We lost touch for a month after I stopped working for him. I'd found an externship at an equity research firm, and they paid me twice what he did, as well as letting me wear shorts on the weekend. He was a little sad to see me go. After that, I started taking time out to see him.
Every two or three months, from that moment until now, we'd have lunch at this quiet little diner just up the street from where he lived. At first, we each ordered salads, but soon we were splitting pizzas like old friends. One time, he saw me holding a plastic bag with a book in it; it was Confessions of an Economic Hit Man, a birthday gift for my brother. He took the book and snorted one of his dry chuckles, and we began talking politics, for the first time in years.
He was a lot more forthright now. I don't remember how the conversation went, but I do remember vaguely that my mind was completely blown after about fifteen minutes. Lunch lasted nearly an hour and a half for us that day.
This is what he said:
1) The entirety of the United States was built into a machine to defeat the Soviet Union by the 1970s. The entire strategy was not to attack them militarily, but to utilize economics and diplomacy to bankrupt them. In order to do that, it was necessary to build up a constellation of US allies whose export economies rested on US aggregate demand and whose politicians could be quickly removed with scandalous dirt held by US agencies.
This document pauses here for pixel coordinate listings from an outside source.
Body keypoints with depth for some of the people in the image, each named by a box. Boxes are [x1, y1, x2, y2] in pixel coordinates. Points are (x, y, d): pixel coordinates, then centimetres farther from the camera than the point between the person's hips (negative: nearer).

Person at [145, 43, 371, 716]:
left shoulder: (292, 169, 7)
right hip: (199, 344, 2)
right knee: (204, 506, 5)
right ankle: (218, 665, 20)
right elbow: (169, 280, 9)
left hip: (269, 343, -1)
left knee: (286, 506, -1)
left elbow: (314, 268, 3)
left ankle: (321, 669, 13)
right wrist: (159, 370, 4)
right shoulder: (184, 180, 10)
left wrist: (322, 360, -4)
In finance, the US switched off gold in 73 and created an eurodollar futures market in 74, and then used that as well as minor tinkering such as the Plaza Accords in 87 to accomplish the goal of letting other countries export as much as they wanted to it; in diplomacy, NATO kept Western Europe far happier than the Warsaw Pact did to Eastern Europe. Oh, and the Presidency became much more powerful than originally envisioned, mainly because all this new "thinking and doing" ran through national security officials rather than legislators.
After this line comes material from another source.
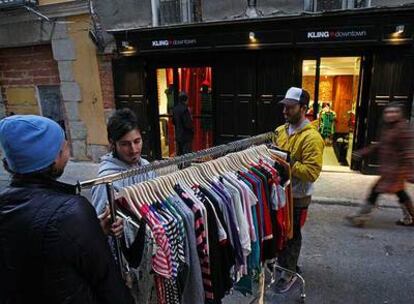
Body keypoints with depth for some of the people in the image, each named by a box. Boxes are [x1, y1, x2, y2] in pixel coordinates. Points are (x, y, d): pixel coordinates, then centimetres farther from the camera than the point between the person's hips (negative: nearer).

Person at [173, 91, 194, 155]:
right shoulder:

2) The US never changed the "machine" after the Cold War ended, because those institutions became essentially rent-seeking entities; trade built on well-educated but cheap post-Communist labor created an enormous amount of wealth, which went into deregulated finance, turning it into a casino; the media and military found Islamism to be a great way to justify viewership and defense budgets; the executive branch was able to tap into all these forces quite well to enhance its power at the expense of Congress.
3) This machine won't end, absent a tremendous crisis that provided a new "cause" for the country to orient itself around.
His final quote tied it all together: "The Soviets kept us focused, but there's nothing like them now."
This wasn't the wham line that really stuck with me, though. Near the end of lunch, I was talking about petty politics in the undergraduate finance club, and he said something that I still try to live by today:
"You're trying too hard to be someone important. You almost remind me of Dick Nixon."
Nowadays, he's gone back to playing senior statesman whenever the current administration needs someone to do backchannel negotiations, and the number one counterparty in these talks is China. So ironically, even though we probably have even more to talk about, we have less we can say to each other.
We've gone back to salads, and he had to put Gorky down a few weeks ago. But he's still the most interesting guy I've ever met.